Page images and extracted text
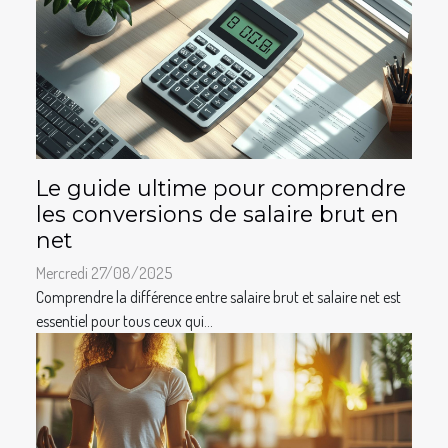
Le guide ultime pour comprendre
les conversions de salaire brut en
net
Mercredi 27/08/2025
Comprendre la différence entre salaire brut et salaire net est
essentiel pour tous ceux qui...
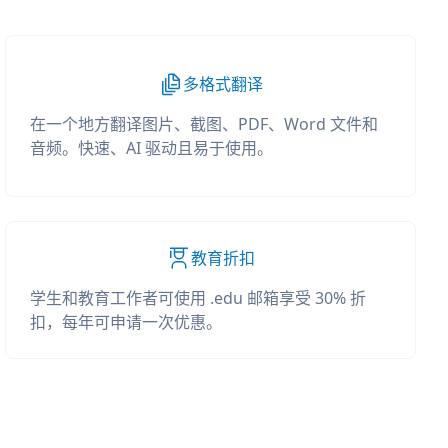
多格式翻译
在一个地方翻译图片、截图、PDF、Word 文件和
音频。快速、AI 驱动且易于使用。
教育折扣
学生和教育工作者可使用 .edu 邮箱享受 30% 折
扣，每年可申请一次优惠。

▶ **EXERCISE**
Every line above is to be repeated exactly, but no picture is to appear in the copy.

▶ **COMPLETED EXERCISE**
Le guide ultime pour comprendre
les conversions de salaire brut en
net
Mercredi 27/08/2025
Comprendre la différence entre salaire brut et salaire net est
essentiel pour tous ceux qui...
多格式翻译
在一个地方翻译图片、截图、PDF、Word 文件和
音频。快速、AI 驱动且易于使用。
教育折扣
学生和教育工作者可使用 .edu 邮箱享受 30% 折
扣，每年可申请一次优惠。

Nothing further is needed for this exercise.